• [EXERCISE A]: In the festival blog post, who won the contest?
• [EXERCISE B]: From the festival blog post, extract the stretch from "Rob took third, and" through "set out to.", copying it word for word.

• [PAGE EXCERPT]:
***
Back from the Susquehanna Music and Arts Festival and leaving for the second leg of the trip today.
The contest went well. I never expected to win anything, but I wanted to make a good showing and really feel like I belonged there and did not stick out as the weakest link, which is a complex I frequently have. I think I’ve figured it out: I’m the singer-songwriter equivalent of an anorexic. I look into my musical mirror and see a fat girl no matter how fit my body of work, and despite the compliments and earnest reassurances of others.
Steve Key and Pat Klink and other people I really respect said afterwards that they and other people felt I sounded the best they had ever heard me, and to some extent, I would agree and actually embrace the compliment.
Rob took third, and Zoe Mulford won, both exactly as I predicted and really hoped. Her songs are some of the best crafted around, and she truly deserved to win based on those merits. I was really proud of rob. My disappointment was minimal, but I felt good about the contest, and accomplished what I set out to.
***
• [RECORDS PROVIDED]:
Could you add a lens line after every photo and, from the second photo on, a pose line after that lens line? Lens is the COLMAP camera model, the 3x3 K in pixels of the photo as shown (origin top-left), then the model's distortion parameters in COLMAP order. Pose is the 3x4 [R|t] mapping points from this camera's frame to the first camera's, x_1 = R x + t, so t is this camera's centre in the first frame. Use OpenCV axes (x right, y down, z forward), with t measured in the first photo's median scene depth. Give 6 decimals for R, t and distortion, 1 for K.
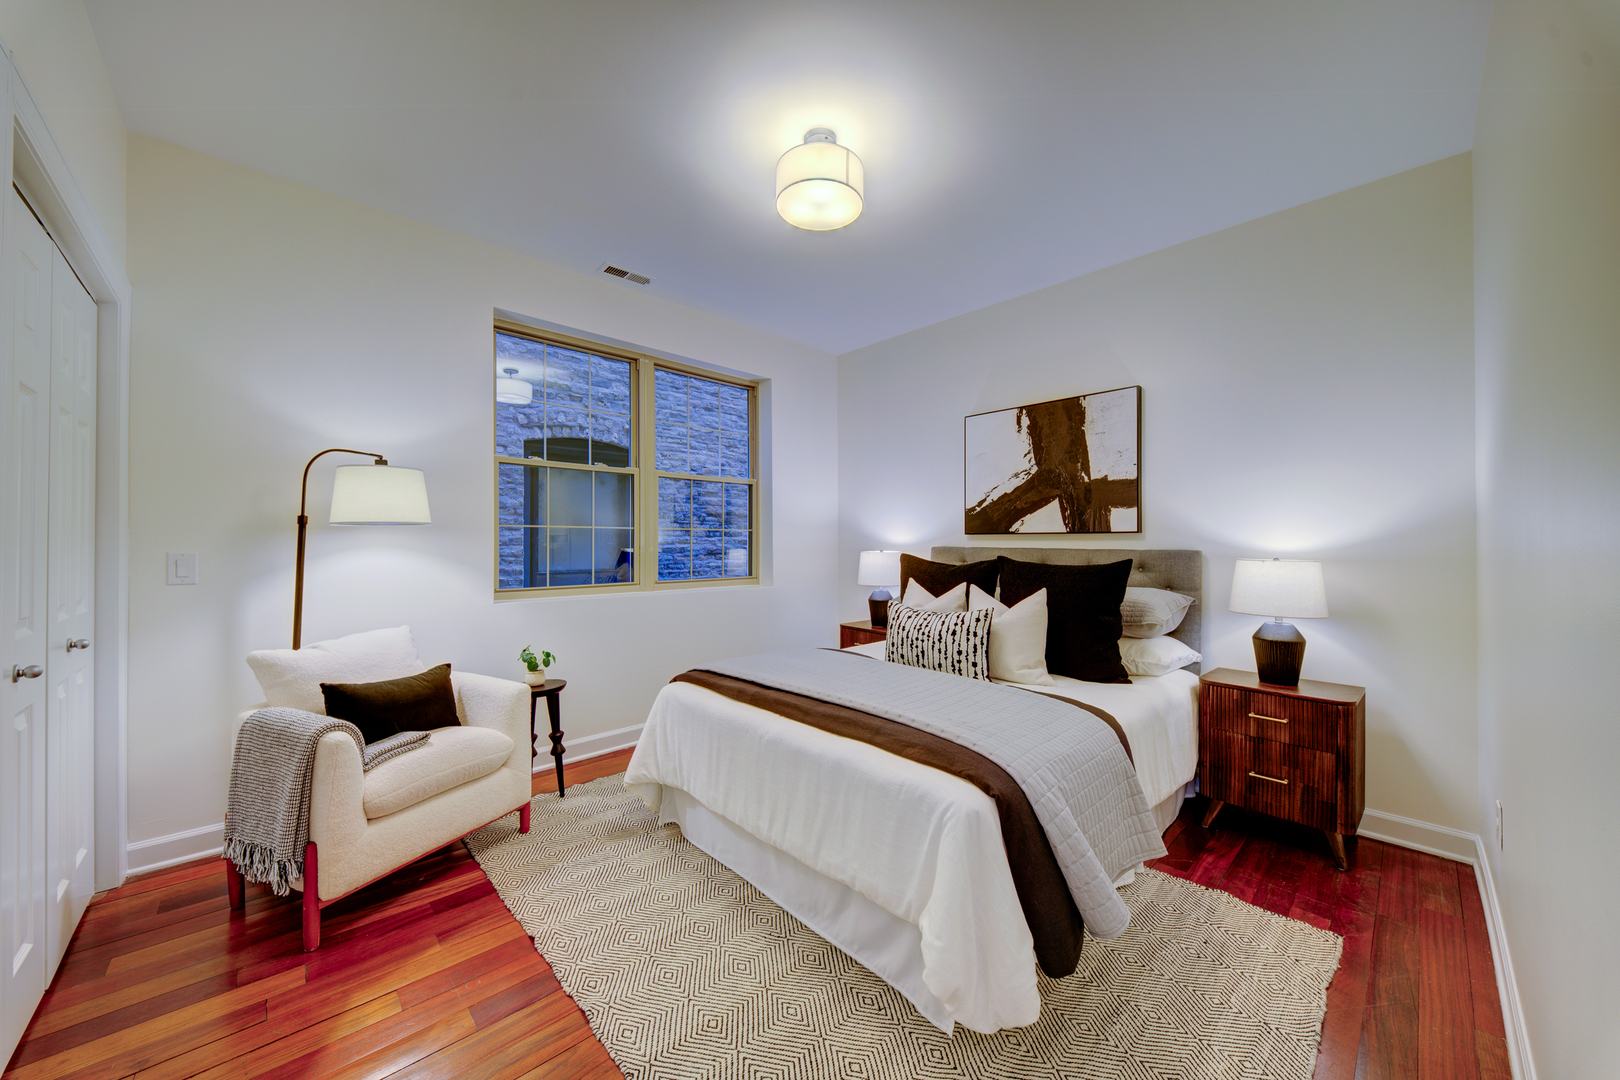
***
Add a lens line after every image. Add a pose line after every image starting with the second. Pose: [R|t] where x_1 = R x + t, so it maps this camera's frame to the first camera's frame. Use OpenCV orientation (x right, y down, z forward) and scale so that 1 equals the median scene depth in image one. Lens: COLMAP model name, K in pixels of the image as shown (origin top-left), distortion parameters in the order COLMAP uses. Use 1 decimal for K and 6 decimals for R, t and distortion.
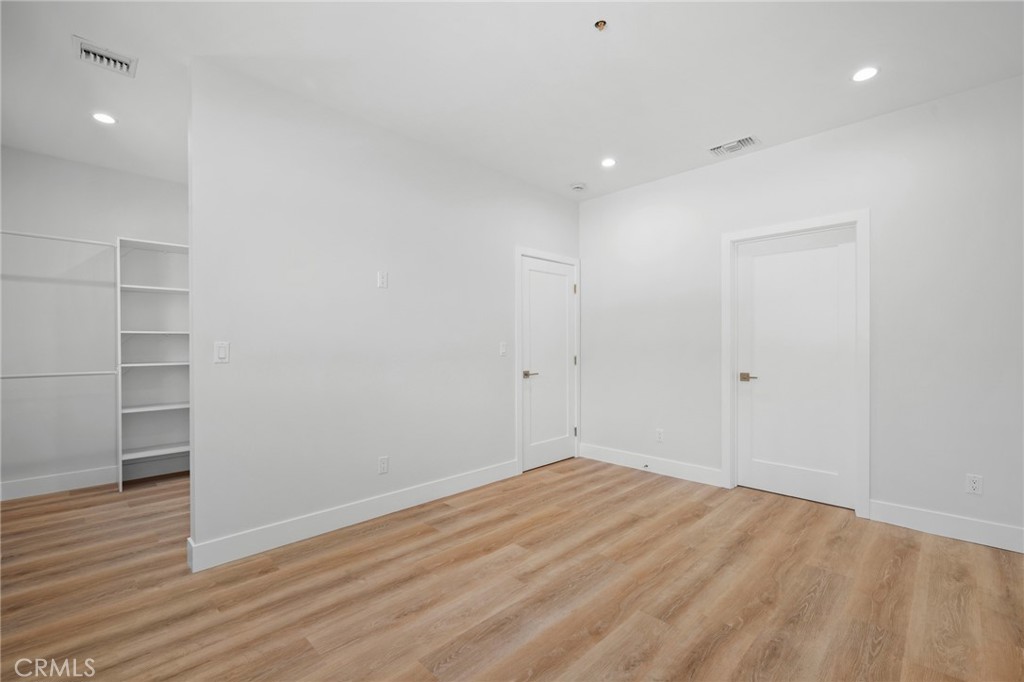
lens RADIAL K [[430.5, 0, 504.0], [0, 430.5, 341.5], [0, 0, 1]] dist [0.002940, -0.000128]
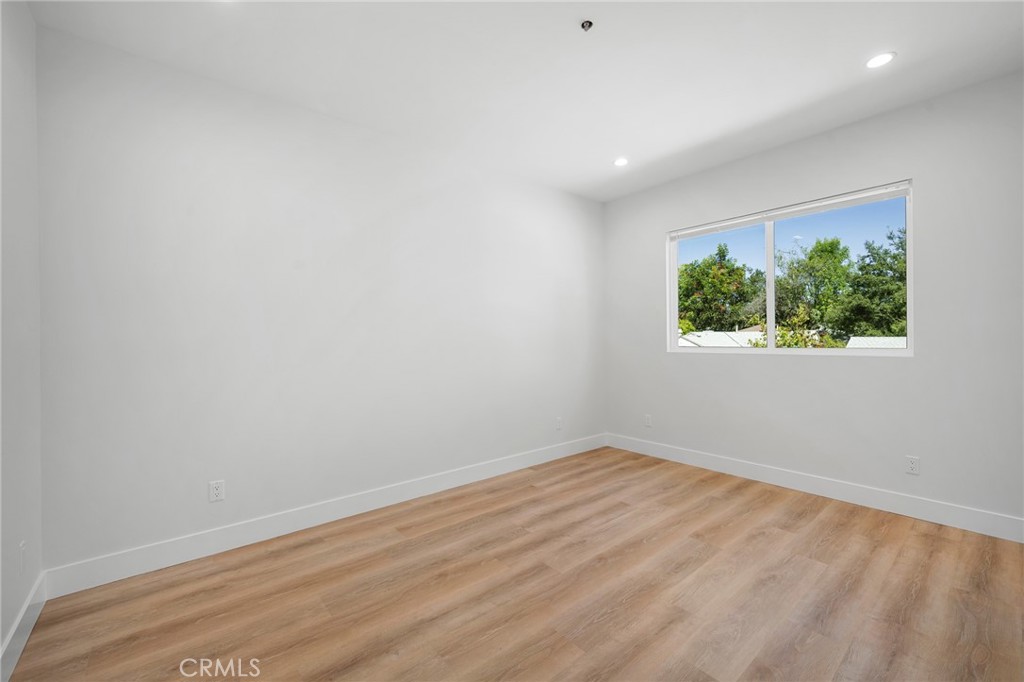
***
• [EXPECTED ANSWER A]: Zoe Mulford won the contest.

• [EXPECTED ANSWER B]:
Rob took third, and Zoe Mulford won, both exactly as I predicted and really hoped. Her songs are some of the best crafted around, and she truly deserved to win based on those merits. I was really proud of rob. My disappointment was minimal, but I felt good about the contest, and accomplished what I set out to.